• Task prompt
Rewrite every row below, changing "common name" to "vernacular name" and leaving everything else unchanged.

• Record excerpts
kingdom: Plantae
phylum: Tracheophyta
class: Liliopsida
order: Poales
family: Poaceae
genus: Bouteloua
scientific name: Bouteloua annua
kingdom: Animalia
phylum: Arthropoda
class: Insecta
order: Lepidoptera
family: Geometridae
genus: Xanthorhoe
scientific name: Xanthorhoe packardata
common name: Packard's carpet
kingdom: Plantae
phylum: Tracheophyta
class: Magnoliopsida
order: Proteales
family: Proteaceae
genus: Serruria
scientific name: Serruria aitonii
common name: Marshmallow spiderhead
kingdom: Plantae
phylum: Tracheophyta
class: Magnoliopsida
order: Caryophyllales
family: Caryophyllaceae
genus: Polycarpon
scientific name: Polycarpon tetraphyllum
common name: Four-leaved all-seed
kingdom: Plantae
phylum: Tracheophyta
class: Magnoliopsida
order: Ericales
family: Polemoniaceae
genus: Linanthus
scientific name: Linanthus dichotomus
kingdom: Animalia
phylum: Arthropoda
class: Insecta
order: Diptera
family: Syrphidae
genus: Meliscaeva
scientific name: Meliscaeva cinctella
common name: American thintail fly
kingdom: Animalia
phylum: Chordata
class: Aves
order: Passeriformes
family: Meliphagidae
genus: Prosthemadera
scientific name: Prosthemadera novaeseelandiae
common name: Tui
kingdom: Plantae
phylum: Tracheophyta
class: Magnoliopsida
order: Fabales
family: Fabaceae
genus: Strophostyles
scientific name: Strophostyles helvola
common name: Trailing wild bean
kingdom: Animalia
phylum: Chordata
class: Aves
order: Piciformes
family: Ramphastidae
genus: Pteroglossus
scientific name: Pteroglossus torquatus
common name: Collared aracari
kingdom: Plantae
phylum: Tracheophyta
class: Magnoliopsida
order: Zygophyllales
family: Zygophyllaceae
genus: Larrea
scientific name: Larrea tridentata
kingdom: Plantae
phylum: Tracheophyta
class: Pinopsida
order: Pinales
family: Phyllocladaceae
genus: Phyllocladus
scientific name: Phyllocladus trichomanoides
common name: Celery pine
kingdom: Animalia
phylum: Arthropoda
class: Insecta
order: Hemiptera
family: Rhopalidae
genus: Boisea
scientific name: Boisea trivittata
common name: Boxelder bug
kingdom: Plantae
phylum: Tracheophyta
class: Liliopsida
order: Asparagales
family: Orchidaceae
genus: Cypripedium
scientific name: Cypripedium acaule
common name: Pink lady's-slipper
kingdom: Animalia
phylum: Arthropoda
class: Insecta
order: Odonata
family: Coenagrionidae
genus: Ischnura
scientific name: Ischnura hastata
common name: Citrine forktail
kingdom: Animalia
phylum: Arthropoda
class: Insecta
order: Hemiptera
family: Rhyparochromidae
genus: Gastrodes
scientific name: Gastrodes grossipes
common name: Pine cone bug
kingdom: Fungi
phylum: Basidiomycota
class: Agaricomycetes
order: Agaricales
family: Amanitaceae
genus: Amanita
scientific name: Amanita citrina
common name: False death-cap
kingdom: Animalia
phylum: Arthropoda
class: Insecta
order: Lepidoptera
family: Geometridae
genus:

• The response
kingdom: Plantae
phylum: Tracheophyta
class: Liliopsida
order: Poales
family: Poaceae
genus: Bouteloua
scientific name: Bouteloua annua
kingdom: Animalia
phylum: Arthropoda
class: Insecta
order: Lepidoptera
family: Geometridae
genus: Xanthorhoe
scientific name: Xanthorhoe packardata
vernacular name: Packard's carpet
kingdom: Plantae
phylum: Tracheophyta
class: Magnoliopsida
order: Proteales
family: Proteaceae
genus: Serruria
scientific name: Serruria aitonii
vernacular name: Marshmallow spiderhead
kingdom: Plantae
phylum: Tracheophyta
class: Magnoliopsida
order: Caryophyllales
family: Caryophyllaceae
genus: Polycarpon
scientific name: Polycarpon tetraphyllum
vernacular name: Four-leaved all-seed
kingdom: Plantae
phylum: Tracheophyta
class: Magnoliopsida
order: Ericales
family: Polemoniaceae
genus: Linanthus
scientific name: Linanthus dichotomus
kingdom: Animalia
phylum: Arthropoda
class: Insecta
order: Diptera
family: Syrphidae
genus: Meliscaeva
scientific name: Meliscaeva cinctella
vernacular name: American thintail fly
kingdom: Animalia
phylum: Chordata
class: Aves
order: Passeriformes
family: Meliphagidae
genus: Prosthemadera
scientific name: Prosthemadera novaeseelandiae
vernacular name: Tui
kingdom: Plantae
phylum: Tracheophyta
class: Magnoliopsida
order: Fabales
family: Fabaceae
genus: Strophostyles
scientific name: Strophostyles helvola
vernacular name: Trailing wild bean
kingdom: Animalia
phylum: Chordata
class: Aves
order: Piciformes
family: Ramphastidae
genus: Pteroglossus
scientific name: Pteroglossus torquatus
vernacular name: Collared aracari
kingdom: Plantae
phylum: Tracheophyta
class: Magnoliopsida
order: Zygophyllales
family: Zygophyllaceae
genus: Larrea
scientific name: Larrea tridentata
kingdom: Plantae
phylum: Tracheophyta
class: Pinopsida
order: Pinales
family: Phyllocladaceae
genus: Phyllocladus
scientific name: Phyllocladus trichomanoides
vernacular name: Celery pine
kingdom: Animalia
phylum: Arthropoda
class: Insecta
order: Hemiptera
family: Rhopalidae
genus: Boisea
scientific name: Boisea trivittata
vernacular name: Boxelder bug
kingdom: Plantae
phylum: Tracheophyta
class: Liliopsida
order: Asparagales
family: Orchidaceae
genus: Cypripedium
scientific name: Cypripedium acaule
vernacular name: Pink lady's-slipper
kingdom: Animalia
phylum: Arthropoda
class: Insecta
order: Odonata
family: Coenagrionidae
genus: Ischnura
scientific name: Ischnura hastata
vernacular name: Citrine forktail
kingdom: Animalia
phylum: Arthropoda
class: Insecta
order: Hemiptera
family: Rhyparochromidae
genus: Gastrodes
scientific name: Gastrodes grossipes
vernacular name: Pine cone bug
kingdom: Fungi
phylum: Basidiomycota
class: Agaricomycetes
order: Agaricales
family: Amanitaceae
genus: Amanita
scientific name: Amanita citrina
vernacular name: False death-cap
kingdom: Animalia
phylum: Arthropoda
class: Insecta
order: Lepidoptera
family: Geometridae
genus:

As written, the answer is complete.